Osmanlı Hanedanı'nın son reisi Osman Ertuğrul Efendi'nin önceki gün Sultanahmed Camii'nden binlerce kişilik cemaatin iştirakiyle kalkan cenazesi, bana hanedanın önceki reisinin Nice'deki bu hüzünlü defnini hatırlattı...
NESLİŞAH SULTAN'IN TEKLİFİ
Habertürk'ün sürmanşetinde dün, imparatorluk devrinde dünyaya gelen ve bugün hayatta bulunan son sultan olan Neslişah Osmanoğlu'nun bir açıklaması vardı. Açıklamada "Saray görmüş tek bir şehzade kalmadı; bundan böyle 'Hanedan resi' değil, 'Aile Reisi' kavramı olmalı" deniyor ve fiillen son Hanedan Reisi'nin, 1944'te vefat eden Halife Abdülmecid Efendi olduğu ifade ediliyordu.

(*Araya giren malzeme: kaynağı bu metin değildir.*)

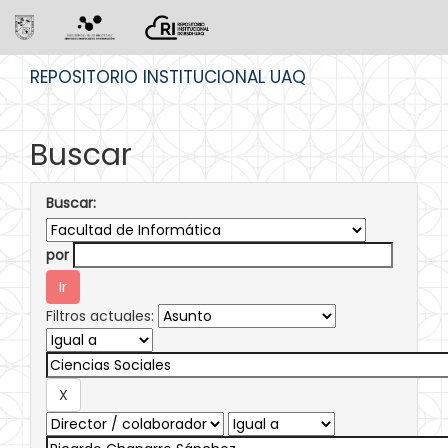
Skip
REPOSITORIO INSTITUCIONAL UAQ
navigation
Buscar
Buscar:
por
Filtros actuales:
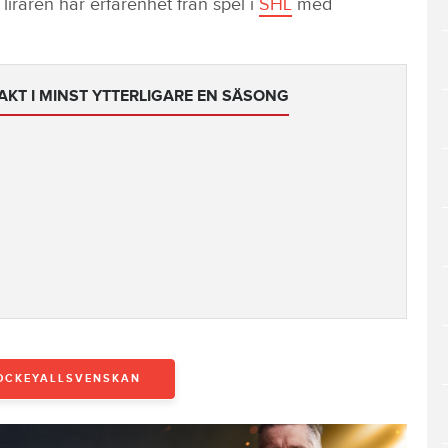
liraren har erfarenhet från spel i
SHL
med
KT I MINST YTTERLIGARE EN SÄSONG
OCKEYALLSVENSKAN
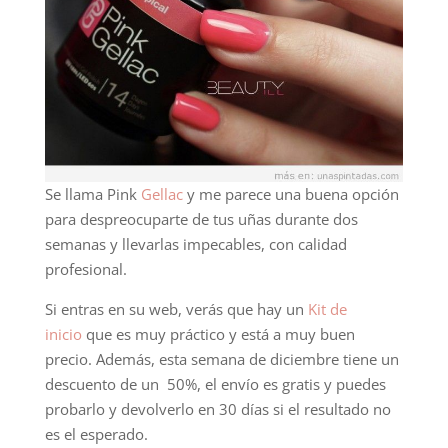
Se llama Pink
Gellac
y me parece una buena opción
para despreocuparte de tus uñas durante dos
semanas y llevarlas impecables, con calidad
profesional.
Si entras en su web, verás que hay un
Kit de
inicio
que es muy práctico y está a muy buen
precio. Además, esta semana de diciembre tiene un
descuento de un 50%, el envío es gratis y puedes
probarlo y devolverlo en 30 días si el resultado no
es el esperado.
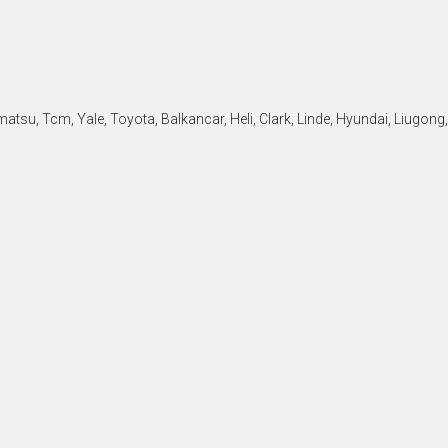
tsu, Tcm, Yale, Toyota, Balkancar, Heli, Clark, Linde, Hyundai, Liugong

Dün, Neslişah Sultan ile görüştüm. "Hanedan sona erdi" demenin pek doğru olmayacağını, ailenin ve dolayısıyla hanedanın devam ettiğini ama "hanedan reisi"nin yerini "aile reisi"nin alması ve bir "aile şûrâsı" kurulması gerektiğini söyleyip şöyle dedi:
"Büyükbabam Halife Abdülmecid Efendi, bir şûrâ kurmuştu. Başında, kendisi vardı. Şehzade Osman Fuat Efendi, babam Şehzade Ömer Faruk Efendi, sâbık Dahiliye Nazırı Damad Şerif Paşa ve annem Sabiha Sultan şûrânın üyeleri idiler. Şehzadelerin ve sultanların nasıl yaşadıklarını kontrol eder, ihtiyacı olanlara ne şekilde yardım yapılacağına karar verirlerdi. Ailemizin artık böyle bir şûrâya ihtiyacı var".